吉田医院院長 刑部利雄
これからの季節、戸外で活動する機会が増えてきますがそんな時なんともいまわしい思いをさせられるのが、虫
さされではないでしょうか。虫さされの正しい呼び方は「昆虫刺症」。 蚊、ブヨ、蜂、南京虫、蚤などの昆虫に
よって起こされるものを指していますが、ダニ類、クモ類などによるもの、毛虫などの毒針毛によって起こるものも
一般に「虫さされ」とよんでいます。
虫さされが暖かい季節に多くみられるのは、寒い時期に活動する虫が少ないからで、特にこれからの湿気の多い蒸し暑い時期には虫が活発に活動するため、注意が必要になると思います。

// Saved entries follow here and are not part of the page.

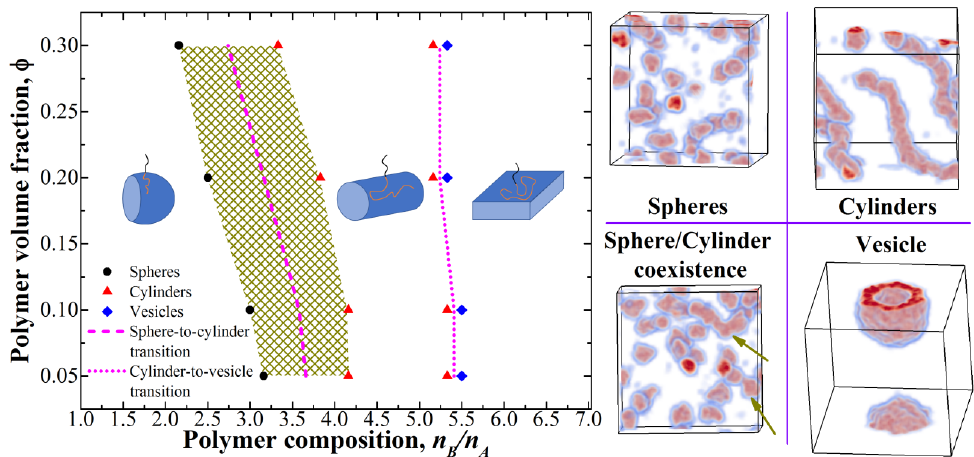
Figure 2. Phase diagram for monodisperse presynthesized diblock-copolymers. Only the points closest to the transitions are shown. The shaded area denotes the transition region between spheres and cylinders; two dark yellow arrows show the “worms” observed in this region in the corresponding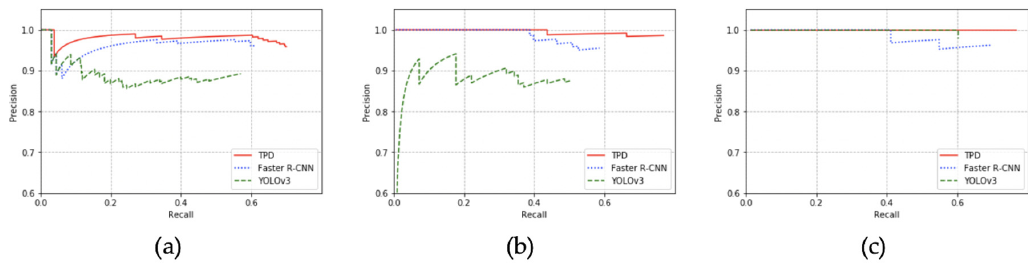
Figure 9. PR (precision-recall) curves of detection systems in three testing datasets. Evaluation results of testing datasets 3, 4, and 5 are shown in ( a – c ), respectively. TPD (tobacco plant detector) is presented as red solid lines, faster R-CNN (regions with CNN features) is presented as dotted blue lines, and YOLOv3 (you only look once v3) is presented as green dashed lines.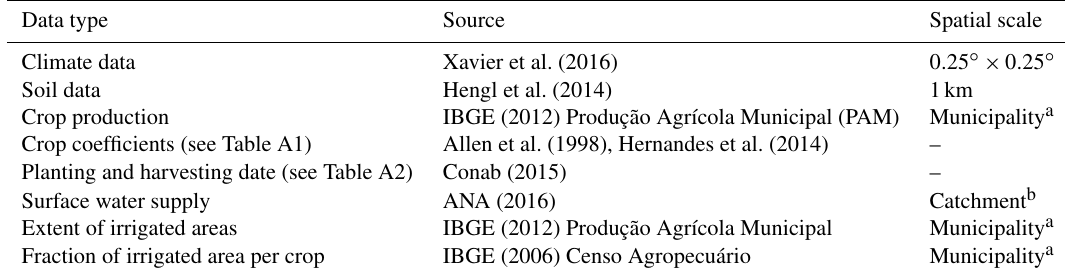
Table 1. Data used in this study and respective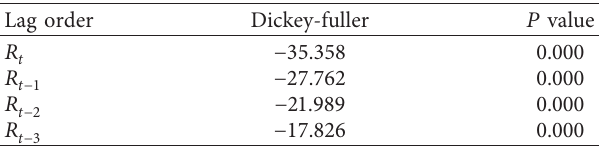
Figure 3: Daily logarithmic return rate of the Shanghai Composite Index. Table 3: ADF inspection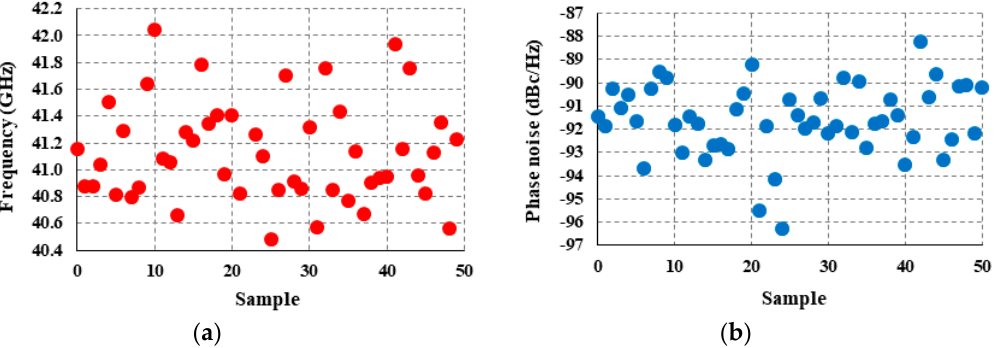
Figure 12. The Monte Carlo of the ( a ) oscillation frequency; ( b ) phase noise.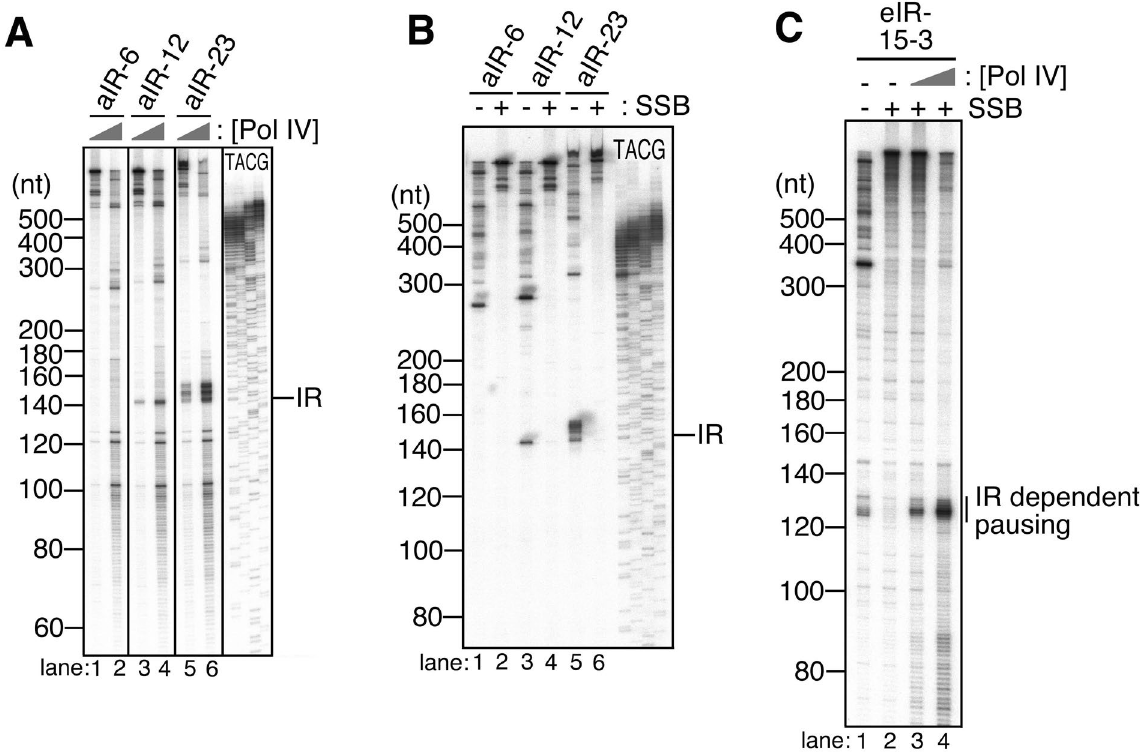
Figure 3. Pol IV-mediated Pol III pausing also occurs at inverted repeats with various length or sequence. ( A ) Template DNA carrying various sizes of inverted repeats, pMS2-aIR-6, -aIR-12 and -aIR-23 (6, 12, and 23 nt, respectively), were used for the assay to test the effect of Pol IV on Pol III. Wild-type Pol IV was added together with Pol III to the reaction at a final concentration of 10 and 100 nM (lanes 1–2, 3–4, and 5–6, respectively). After 3-minute pre-incubation, the elongation reactions were carried out for 10 seconds and replication products were analyzed as in Fig. 2B. 1-nt laddering markers representing sequences of pMS2-aIR-6 are shown on the right. ( B ) The behavior of Pol III HE in the presence or absence of SSB was analyzed on the DNA templates used in A. Laddering markers representing sequences of pMS2-aIR-12 are shown on the right. ( C ). The effect of Pol IV on Pol III was tested on a template carrying an E. coli endogenous inverted repeat (pMS2- eIR15-3) using wild-type Pol IV at a final concentration of 0, 10 and 100 nM as in A (lanes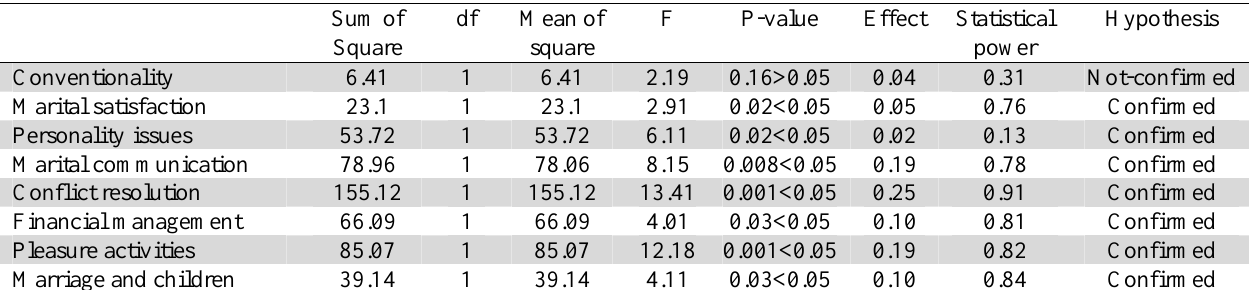
The results of ANOVA test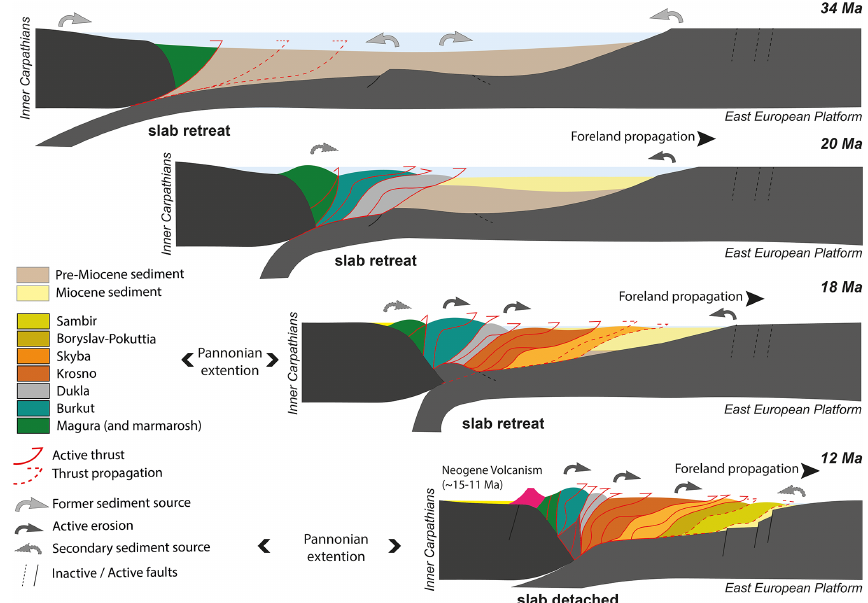
Figure 13. Sketch of the construction of the Ukrainian Carpathian wedge from 34 to 12Ma. Dashed red lines are thrusts that will propagate during the next time step. Full red lines with arrows on top are thrusts that are active or will reactivate, and full red lines without arrows are sealed. Light grey arrows show the source of sediment supply to the different basins. Dark grey arrows are for the active erosion of the nappe. For the 12Ma sketch, foreland propagation terminated around 11.5Ma (Nemˇcok et al., 2006). Not to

虫さされの予防としては、防虫剤の塗布が有効でしょう。
虫の嫌いな臭いなどで虫を寄せつけないようにするものでエアゾール、クリーム、ローションなどとして市販されています。
ただ、これらの薬剤に過敏症のある人には、皮膚炎などの副作用を起こす危険があるため適しません。

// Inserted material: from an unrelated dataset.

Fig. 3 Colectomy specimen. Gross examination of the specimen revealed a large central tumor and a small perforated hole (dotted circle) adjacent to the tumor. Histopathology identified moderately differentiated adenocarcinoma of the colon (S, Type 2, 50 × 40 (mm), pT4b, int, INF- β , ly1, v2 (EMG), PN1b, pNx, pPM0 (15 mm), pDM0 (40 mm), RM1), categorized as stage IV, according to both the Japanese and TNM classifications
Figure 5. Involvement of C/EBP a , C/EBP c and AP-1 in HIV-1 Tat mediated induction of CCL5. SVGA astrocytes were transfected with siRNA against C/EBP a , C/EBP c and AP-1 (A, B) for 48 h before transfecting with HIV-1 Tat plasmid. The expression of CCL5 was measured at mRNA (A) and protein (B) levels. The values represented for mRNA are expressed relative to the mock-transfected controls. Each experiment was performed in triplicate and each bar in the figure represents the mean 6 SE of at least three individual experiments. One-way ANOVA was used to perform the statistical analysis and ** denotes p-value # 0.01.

吸血昆虫が好んで寄りつく人と、あまり虫に好かれない人がいることは、ご存じだと思いますが、これは、二酸化炭素、乳酸、卵胞ホルモンなどによって、差があるといわれています。
いずれにしても虫に刺されないためには、皮膚を清潔にして、活動時刻に虫のいそうなところに近寄らないこと衣服を着用することなどがポイントでしょう。

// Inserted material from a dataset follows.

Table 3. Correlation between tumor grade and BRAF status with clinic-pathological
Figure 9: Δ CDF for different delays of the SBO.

虫に刺されてしまった時には、まず刺された箇所を掻きこわさないこと。刺された箇所を冷やすことも効果があります。痒み止めの軟膏(抗ヒスタミン剤等)を早めに塗布することで、ほとんどの場合は数時間~数日で軽快します。痒みや腫れが強い時には、副腎皮質ステロイド軟膏が有効でしょう。さらに症状が強い時には抗ヒスタミン剤や、副腎皮質ステロイド剤の内服が必要になることもあり、ショック症状などの重篤な全身症状を起こすこともあるので医師の診察を受けることをお勧めします。